• [WHAT NEEDS TO BE DONE]: Using the entries that follow, transcribe only the lines from the line with "以下是一个简单的 Markdown 格式待办事项列表示例，可以帮助你管理任务和评估时间管理计划：" to the line with "<th>75%</th>", both included, exactly as they stand and without pictures.

• [Source records]:
=== Section Start ===

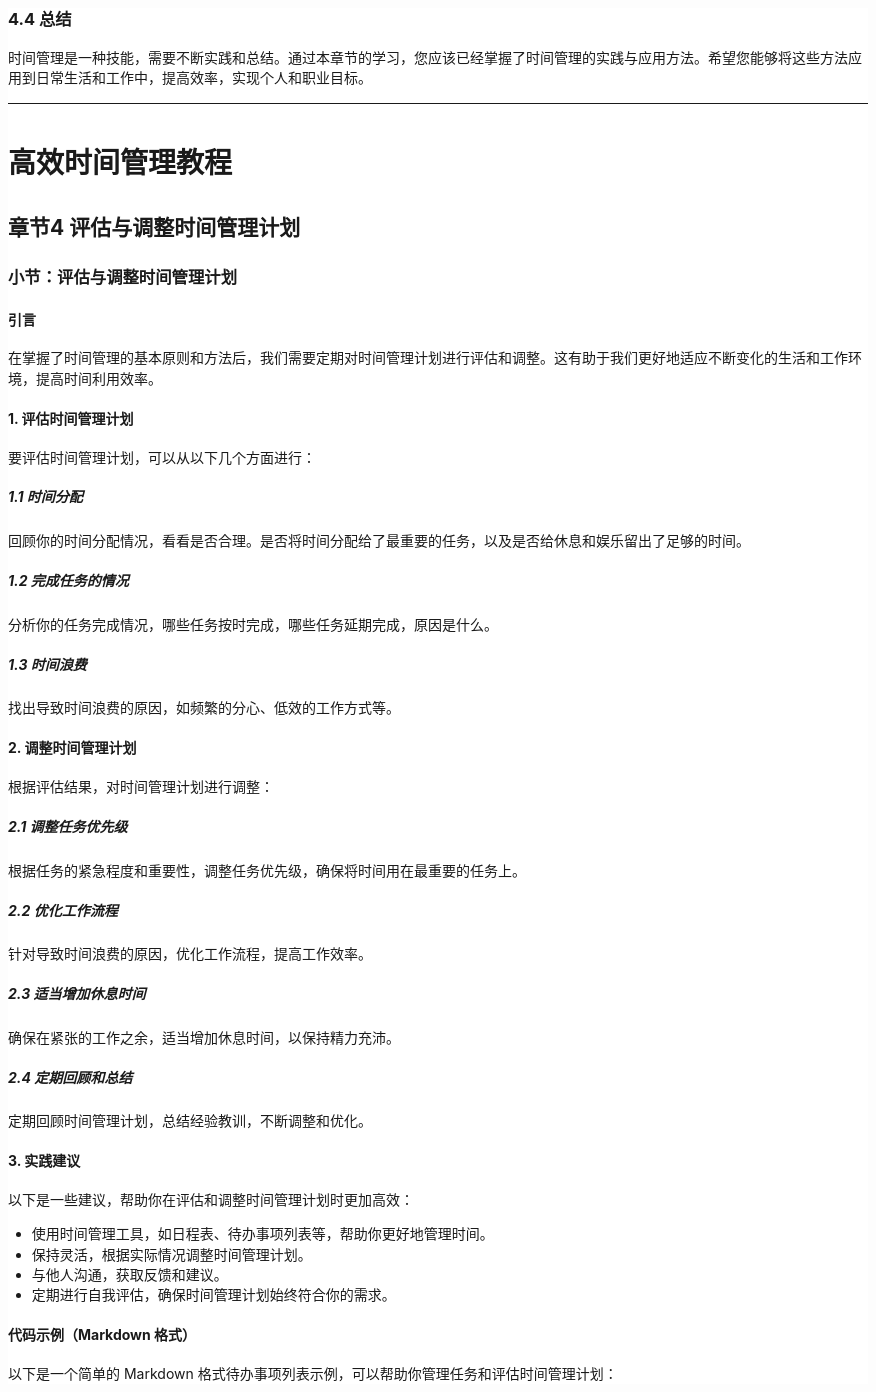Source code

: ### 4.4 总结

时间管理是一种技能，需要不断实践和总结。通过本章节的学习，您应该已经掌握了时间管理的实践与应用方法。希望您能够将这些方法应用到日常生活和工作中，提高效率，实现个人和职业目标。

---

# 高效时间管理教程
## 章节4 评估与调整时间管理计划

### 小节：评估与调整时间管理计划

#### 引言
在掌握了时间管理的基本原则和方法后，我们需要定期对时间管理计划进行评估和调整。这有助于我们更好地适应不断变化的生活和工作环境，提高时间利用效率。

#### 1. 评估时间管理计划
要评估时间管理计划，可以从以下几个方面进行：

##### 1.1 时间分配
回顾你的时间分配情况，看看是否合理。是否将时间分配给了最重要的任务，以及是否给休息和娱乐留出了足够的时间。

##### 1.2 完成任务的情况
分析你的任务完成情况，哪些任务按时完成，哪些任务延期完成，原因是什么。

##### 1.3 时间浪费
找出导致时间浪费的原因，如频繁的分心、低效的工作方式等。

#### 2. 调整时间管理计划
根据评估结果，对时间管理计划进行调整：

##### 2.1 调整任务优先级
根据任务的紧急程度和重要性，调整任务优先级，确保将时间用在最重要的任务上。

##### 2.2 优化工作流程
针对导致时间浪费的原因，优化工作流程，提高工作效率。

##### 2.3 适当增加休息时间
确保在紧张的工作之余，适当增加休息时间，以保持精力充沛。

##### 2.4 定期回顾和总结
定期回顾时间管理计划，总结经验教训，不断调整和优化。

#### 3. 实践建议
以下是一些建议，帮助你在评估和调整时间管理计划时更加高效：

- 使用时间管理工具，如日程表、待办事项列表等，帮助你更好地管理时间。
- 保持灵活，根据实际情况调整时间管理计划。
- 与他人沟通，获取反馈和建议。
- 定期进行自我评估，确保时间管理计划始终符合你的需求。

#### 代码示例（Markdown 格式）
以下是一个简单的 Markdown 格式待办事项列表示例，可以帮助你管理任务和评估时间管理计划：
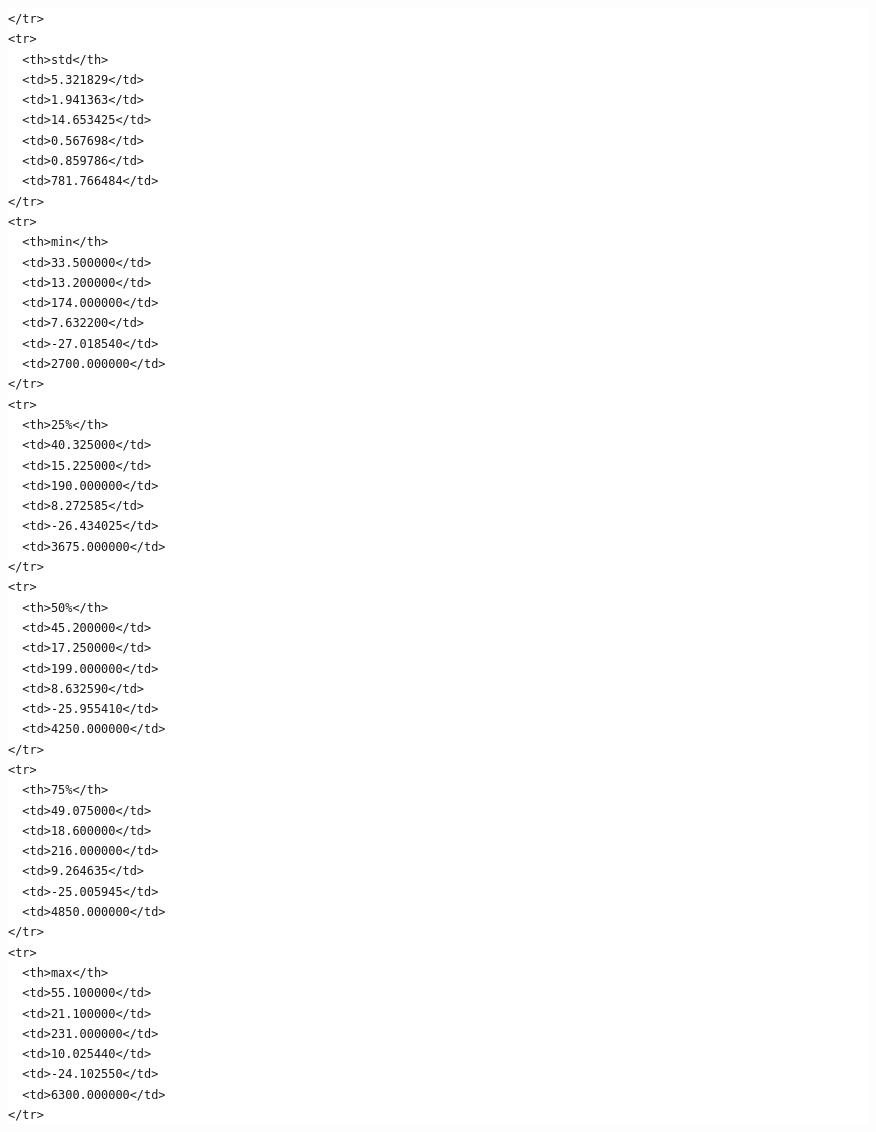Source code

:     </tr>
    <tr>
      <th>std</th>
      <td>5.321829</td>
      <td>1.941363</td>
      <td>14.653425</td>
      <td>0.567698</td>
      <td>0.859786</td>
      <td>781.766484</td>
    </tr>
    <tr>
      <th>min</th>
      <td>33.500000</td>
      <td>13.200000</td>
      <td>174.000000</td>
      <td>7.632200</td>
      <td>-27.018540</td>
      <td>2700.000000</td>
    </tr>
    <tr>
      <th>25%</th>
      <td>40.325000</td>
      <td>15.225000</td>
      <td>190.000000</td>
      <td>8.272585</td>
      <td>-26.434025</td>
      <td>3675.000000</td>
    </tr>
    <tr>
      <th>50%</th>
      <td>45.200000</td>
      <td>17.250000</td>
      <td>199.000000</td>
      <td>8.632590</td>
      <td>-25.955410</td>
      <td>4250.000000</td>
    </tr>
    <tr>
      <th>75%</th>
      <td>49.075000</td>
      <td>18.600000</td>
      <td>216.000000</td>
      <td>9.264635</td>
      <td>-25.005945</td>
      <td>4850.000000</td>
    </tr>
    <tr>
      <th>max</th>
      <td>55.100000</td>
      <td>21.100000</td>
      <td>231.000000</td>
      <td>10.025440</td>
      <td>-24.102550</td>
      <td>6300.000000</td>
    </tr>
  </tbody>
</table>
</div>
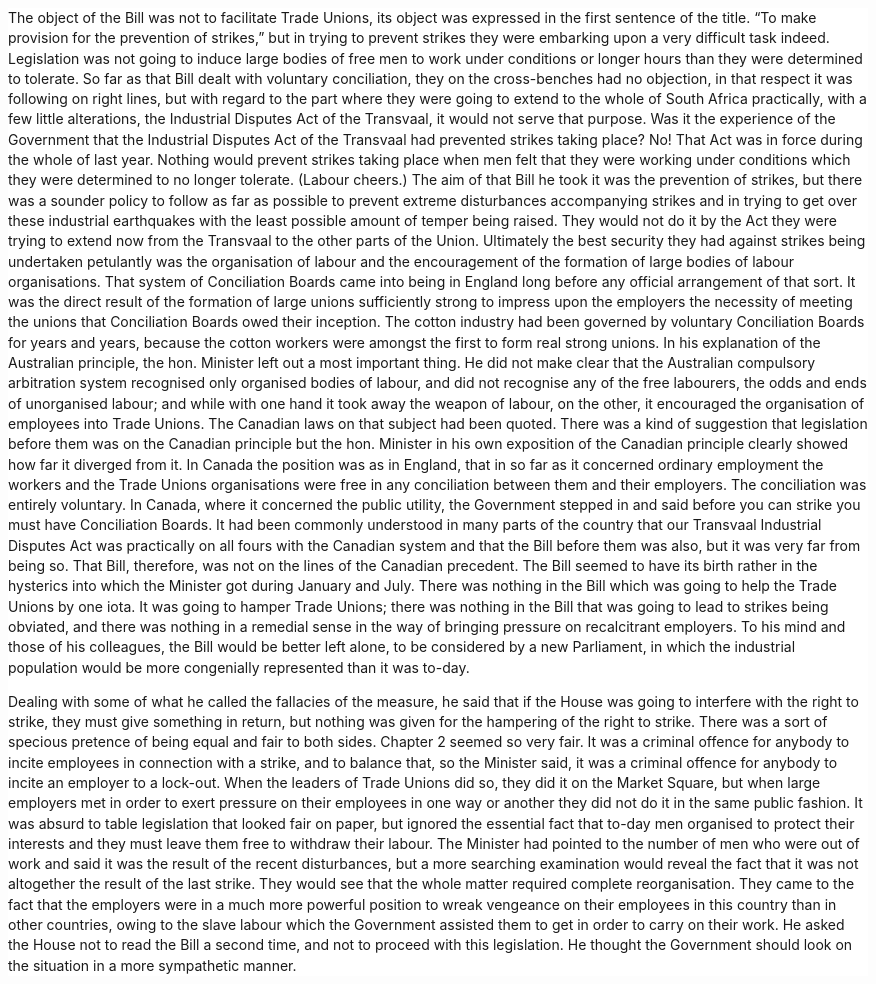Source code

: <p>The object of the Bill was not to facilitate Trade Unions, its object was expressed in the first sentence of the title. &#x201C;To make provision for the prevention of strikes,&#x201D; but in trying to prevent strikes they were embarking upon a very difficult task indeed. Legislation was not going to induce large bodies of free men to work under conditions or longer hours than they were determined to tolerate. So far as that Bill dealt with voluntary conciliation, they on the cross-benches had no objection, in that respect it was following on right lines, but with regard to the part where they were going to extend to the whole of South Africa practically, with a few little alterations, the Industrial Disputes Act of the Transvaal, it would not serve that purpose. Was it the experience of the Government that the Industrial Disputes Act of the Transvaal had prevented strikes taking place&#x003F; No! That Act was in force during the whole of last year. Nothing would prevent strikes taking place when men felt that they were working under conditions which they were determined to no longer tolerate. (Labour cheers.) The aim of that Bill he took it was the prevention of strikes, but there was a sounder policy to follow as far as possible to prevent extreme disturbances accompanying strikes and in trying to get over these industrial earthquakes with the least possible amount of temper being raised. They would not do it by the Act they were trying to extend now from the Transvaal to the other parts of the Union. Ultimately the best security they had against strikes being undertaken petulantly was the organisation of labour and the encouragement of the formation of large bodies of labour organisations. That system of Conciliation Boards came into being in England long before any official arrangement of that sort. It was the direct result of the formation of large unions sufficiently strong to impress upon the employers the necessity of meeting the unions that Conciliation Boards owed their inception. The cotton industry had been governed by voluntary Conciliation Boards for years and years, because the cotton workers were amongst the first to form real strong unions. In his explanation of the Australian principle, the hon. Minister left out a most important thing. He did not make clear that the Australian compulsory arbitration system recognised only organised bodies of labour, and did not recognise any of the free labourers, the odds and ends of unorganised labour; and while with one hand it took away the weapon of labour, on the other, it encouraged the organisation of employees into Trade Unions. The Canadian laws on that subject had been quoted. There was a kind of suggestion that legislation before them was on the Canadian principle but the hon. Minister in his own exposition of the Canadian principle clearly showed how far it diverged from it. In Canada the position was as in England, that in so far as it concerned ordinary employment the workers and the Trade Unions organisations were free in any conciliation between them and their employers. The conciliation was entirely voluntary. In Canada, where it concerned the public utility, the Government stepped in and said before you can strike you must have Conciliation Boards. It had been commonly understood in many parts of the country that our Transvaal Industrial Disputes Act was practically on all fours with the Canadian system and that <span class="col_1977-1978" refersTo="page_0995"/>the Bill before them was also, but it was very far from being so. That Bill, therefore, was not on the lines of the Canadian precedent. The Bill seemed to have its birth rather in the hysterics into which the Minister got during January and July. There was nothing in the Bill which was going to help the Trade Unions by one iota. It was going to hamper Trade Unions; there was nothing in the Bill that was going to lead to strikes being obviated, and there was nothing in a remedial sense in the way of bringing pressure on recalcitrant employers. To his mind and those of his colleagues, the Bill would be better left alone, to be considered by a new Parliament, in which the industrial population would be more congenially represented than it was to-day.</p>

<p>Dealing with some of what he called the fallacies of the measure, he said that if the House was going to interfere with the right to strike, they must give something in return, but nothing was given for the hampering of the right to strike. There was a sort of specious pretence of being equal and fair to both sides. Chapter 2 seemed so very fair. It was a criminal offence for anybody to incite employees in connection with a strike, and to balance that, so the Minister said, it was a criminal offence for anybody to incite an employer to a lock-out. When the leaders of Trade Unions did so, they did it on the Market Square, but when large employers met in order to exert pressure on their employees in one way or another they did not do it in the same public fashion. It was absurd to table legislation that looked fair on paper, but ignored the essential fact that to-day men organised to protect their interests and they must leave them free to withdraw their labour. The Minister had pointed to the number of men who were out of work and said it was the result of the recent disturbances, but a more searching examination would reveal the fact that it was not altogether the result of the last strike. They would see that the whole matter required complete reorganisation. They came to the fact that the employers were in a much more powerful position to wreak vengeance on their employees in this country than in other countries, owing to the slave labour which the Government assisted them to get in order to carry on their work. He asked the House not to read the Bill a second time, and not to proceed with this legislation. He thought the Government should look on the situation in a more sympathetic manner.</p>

=== Section End ===

• [TASK OUTPUT]:
以下是一个简单的 Markdown 格式待办事项列表示例，可以帮助你管理任务和评估时间管理计划：
Source code

:     </tr>
    <tr>
      <th>std</th>
      <td>5.321829</td>
      <td>1.941363</td>
      <td>14.653425</td>
      <td>0.567698</td>
      <td>0.859786</td>
      <td>781.766484</td>
    </tr>
    <tr>
      <th>min</th>
      <td>33.500000</td>
      <td>13.200000</td>
      <td>174.000000</td>
      <td>7.632200</td>
      <td>-27.018540</td>
      <td>2700.000000</td>
    </tr>
    <tr>
      <th>25%</th>
      <td>40.325000</td>
      <td>15.225000</td>
      <td>190.000000</td>
      <td>8.272585</td>
      <td>-26.434025</td>
      <td>3675.000000</td>
    </tr>
    <tr>
      <th>50%</th>
      <td>45.200000</td>
      <td>17.250000</td>
      <td>199.000000</td>
      <td>8.632590</td>
      <td>-25.955410</td>
      <td>4250.000000</td>
    </tr>
    <tr>
      <th>75%</th>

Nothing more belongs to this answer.